— TUGAS LATIHAN —
A: Tuliskan ulang tanpa perubahan bagian teks tentang UKT yang dibuka dengan kata-kata berisi "Selama ini, ibu" dan ditutup dengan "asal Mojokerto ini.".
B: Jawablah pertanyaan berikut berdasarkan teks tentang UKT.
(i) Berapa besar UKT yang ditanggung ibu Dani?
(ii) Apa yang dijual ibu Dani secara online selain bekerja di salon kecantikan?
(iii) Saat ini Dani berada di semester berapa?

— TEKS SUMBER —
★ ★ ★ ★ ★

Growmedia-indo.online-
Uang Kuliah Tunggal (UKT) di perguruan tinggi kerap memberatkan mahasiswa. Penentuan besaran UKT sejatinya ditentukan berdasarkan ekonomi mahasiswa, tetapi sering tak tepat sasaran.
Dani, mahasiswa Sastra Indonesia Universitas Negeri Yogyakarta (UNY), salah satu yang mengalami kesulitan ini. Ibu Dani yang merupakan orang tua tunggal menanggung UKT Dani Rp 3,6 juta atau UKT golongan IV.
"Posisi orang tua single parent cuma besaran (UKT) tetap masih sangat besar dan keberatan," kata Dani melalui sambungan telepon, Rabu (15/5).
Selama ini, ibu Dani menjalankan berbagai pekerjaan. Selain di salon kecantikan, ibunya juga berjualan pupuk secara online.
Dani mengatakan saat sebelum daftar dirinya sudah mengisi secara jujur kondisi ekonominya.
"Kami disuruh motret rumah gitu-gitu. Dan saya bingung padahal ya sudah potret apa adanya enggak dilebihi enggak dikurangi. Tapi ya masih dapat segitu (UKT tinggi)," beber mahasiswa asal Mojokerto ini.
Untuk menutup biaya UKT, Dani pun terpaksa gali lobang tutup lobang. Bahkan dia sempat mengakses pinjaman online atau pinjol.
"Orang tua gali lobang tutup lobang. Kemarin saya sama orang tua juga nyari-nyari rumah yang mau mengutang tapi yang enggak (terdaftar) OJK," katanya.
"Tetap dalam lingkaran pinjol. Kadang pinjam sini, pinjam sana," jelasnya.
Soal bagaimana nantinya jika utangnya menumpuk, Dani mengaku masih berpikir optimis. Meski kadang juga kekhawatiran terlilit utang yang lebih dalam muncul.
"Alhamdulillah, kadang-kadang ada aja rezeki untuk nutupinya," bebernya.
Dani bercerita sebenarnya ada skema permohonan penurunan besaran UKT di kampus. Namun, sosialisasi tampaknya kurang sehingga mahasiswa kerap kebingungan.
Mereka juga kerap mengurungkan niat untuk menemui rektorat karena kerap mendengar cerita teman-temannya yang gagal menurunkan besaran UKT.
"Malahan teman-teman itu mikirnya pada kerja (untuk bisa bayar UKT)," katanya.
Saat ini Dani berada di semester 4. Artinya masih ada 3 sampai 4 semester lagi masa kuliahnya. Dia berharap dengan maraknya gelombang protes dari para mahasiswa di nusantara, akan muncul kebijakan yang berpihak padanya.

★ ★ ★ ★ ★

— DATA TERSEDIA —
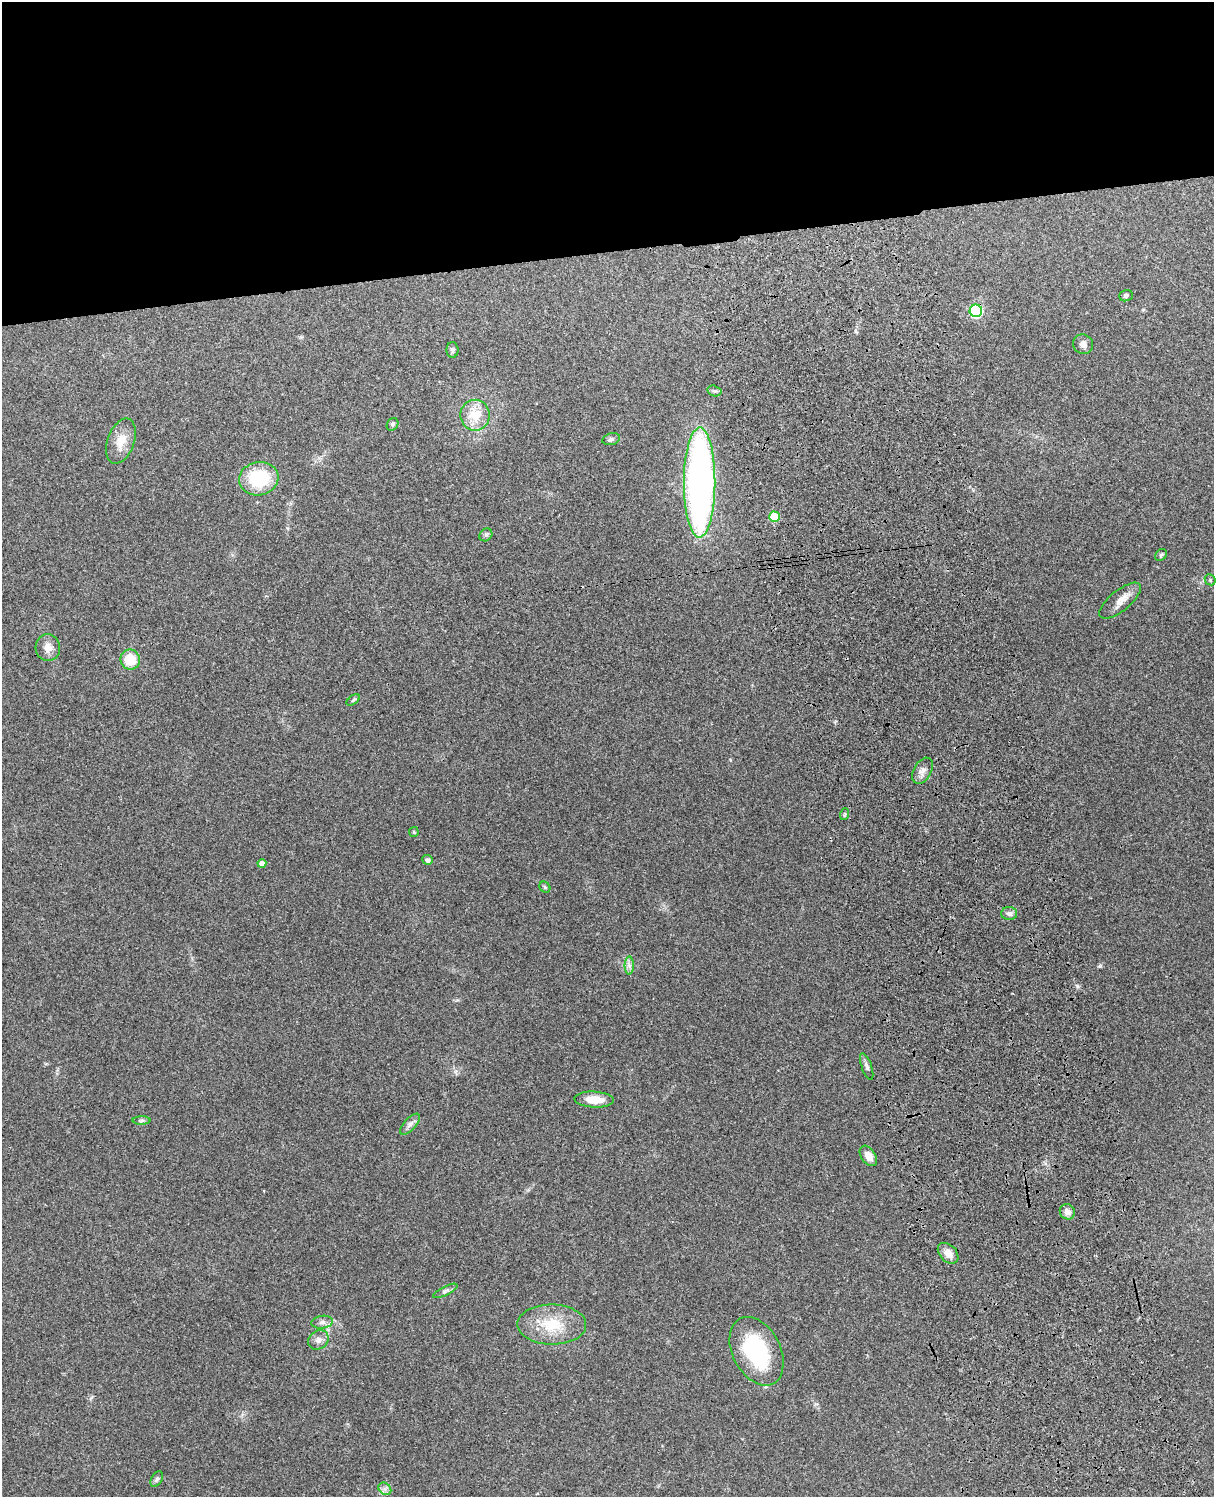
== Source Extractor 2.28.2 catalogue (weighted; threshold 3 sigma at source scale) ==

★ ★ ★ ★ ★

— JAWABAN TIAP TUGAS —
A:
Selama ini, ibu Dani menjalankan berbagai pekerjaan. Selain di salon kecantikan, ibunya juga berjualan pupuk secara online.
Dani mengatakan saat sebelum daftar dirinya sudah mengisi secara jujur kondisi ekonominya.
"Kami disuruh motret rumah gitu-gitu. Dan saya bingung padahal ya sudah potret apa adanya enggak dilebihi enggak dikurangi. Tapi ya masih dapat segitu (UKT tinggi)," beber mahasiswa asal Mojokerto ini.

B:
(i) Rp 3,6 juta, atau UKT golongan IV.
(ii) Pupuk.
(iii) Semester 4.